--- AVAILABLE DATA ---

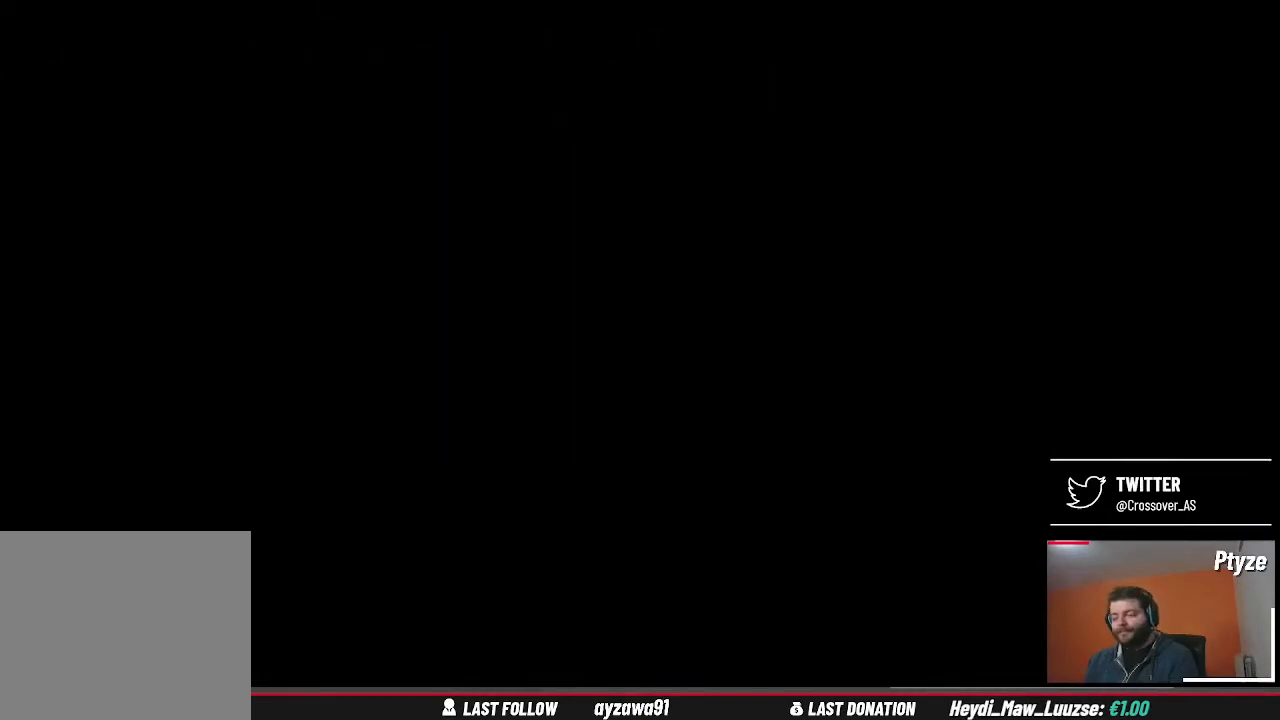
{"buttons": [], "left_stick": "center", "right_stick": "center", "events": []}
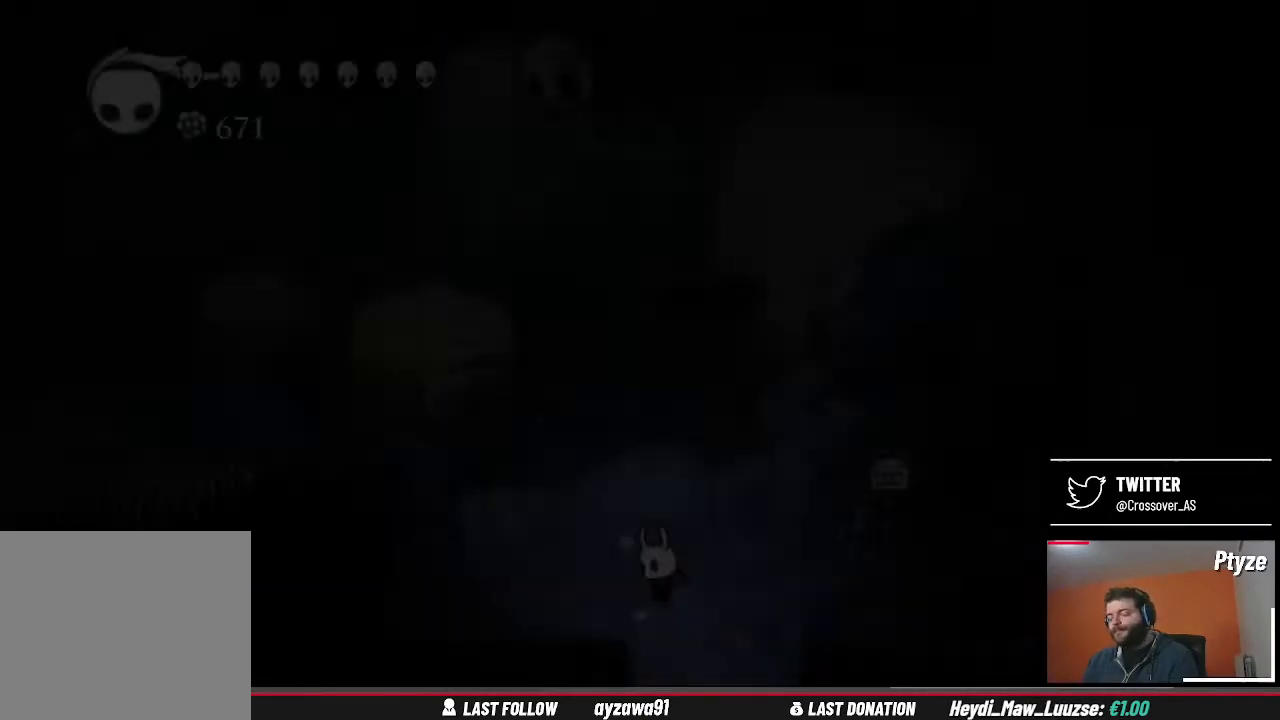
{"buttons": [], "left_stick": "center", "right_stick": "center", "events": []}
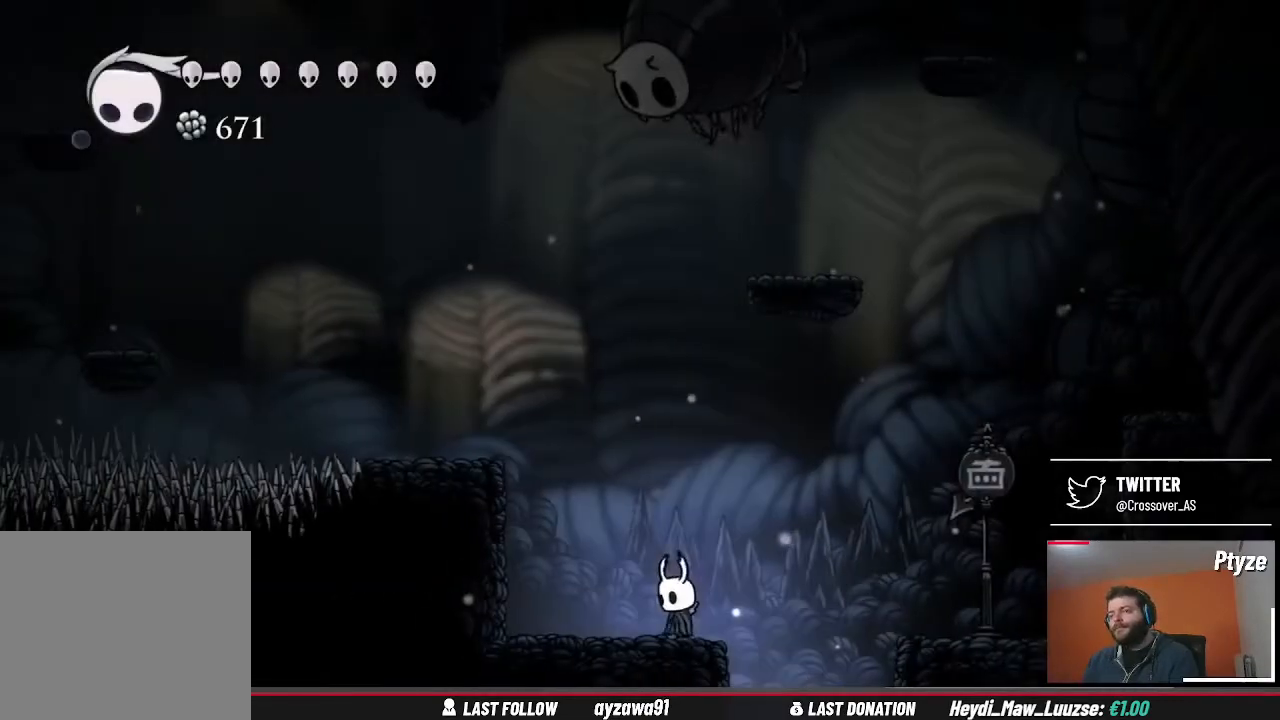
{"buttons": [], "left_stick": "center", "right_stick": "center", "events": []}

---

WHAT THE TASK ASKS:
Copy out the material word for word, without any images.

EXERCISE RESULT:
{"buttons": [], "left_stick": "center", "right_stick": "center", "events": []}
{"buttons": [], "left_stick": "center", "right_stick": "center", "events": []}
{"buttons": [], "left_stick": "center", "right_stick": "center", "events": []}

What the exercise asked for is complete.